State needs to consider risks before taking them
Mississippi has a mixed record when it comes to economic development projects. The failures that make headlines most often tend to be “green” industries — solar, renewable, bio, etc.
Just recently the state announced it may sue a solar panel maker that announced it would be closing. Stion, a San Jose, California company, notified the Mississippi Department of Employment Security last week that it plans to close its plant, laying off 137 employees.
A company spokesman said Stion owes the state $74.8 million. Though the company is trying to sell the factory, bankruptcy remains a possibility.
Stion originally promised 1,000 jobs but never got close to hiring that many.

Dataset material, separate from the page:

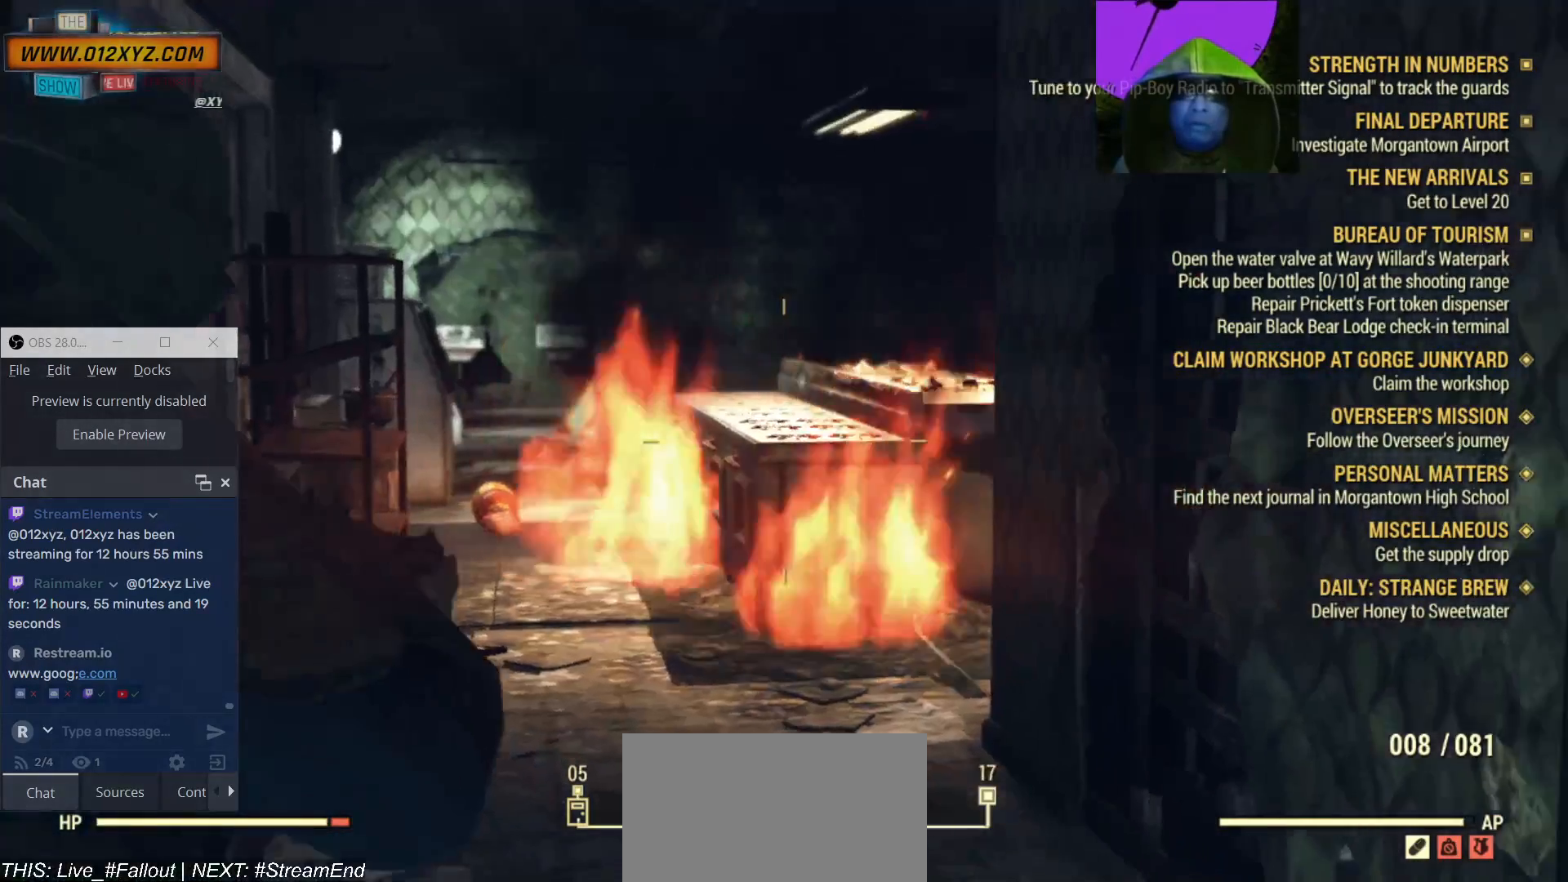
{"keys": [], "mouse": ["right"], "events": []}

Other green industries have struggled as well. KiOR, which planned to turn trees into fuel, closed its Columbus plant after failing to produce fuel at a commercial scale. The state lost $77 million when it shut the doors.
Another company, GreenTech, planned to build autos at a plant in Tunica. It had promised to hire 350 full-time workers but never did. The company received $4.9 million in state and local aid.
Another green industry company, Twin Creeks, cost the state $8 million when it failed.
State officials should consider those failures as it embarks on new projects. Just last week, a British company announced that it aims to build a refinery in Adams County that will turn wood into diesel or jet fuel.
Velocys plans 40 refinery jobs paying an average of $100,000 yearly, and could indirectly support another 100 forestry jobs paying $40,000 on average. The company says Adams County has offered it tax incentives worth $42 million, and says it could get $15 million in state tax breaks. The county has also offered $4 million in land and upgrades.
That’s an expensive gamble for sure. Economic development is often a game of “who can provide the most incentives” but those who win the game are sometimes left with nothing to show for it but an IOU. In the end it’s taxpayers who lose when these economic development gambles fail.
We encourage state, city and county officials to carefully consider taxpayers and the risk inherent with these types of incentives before risking more public money.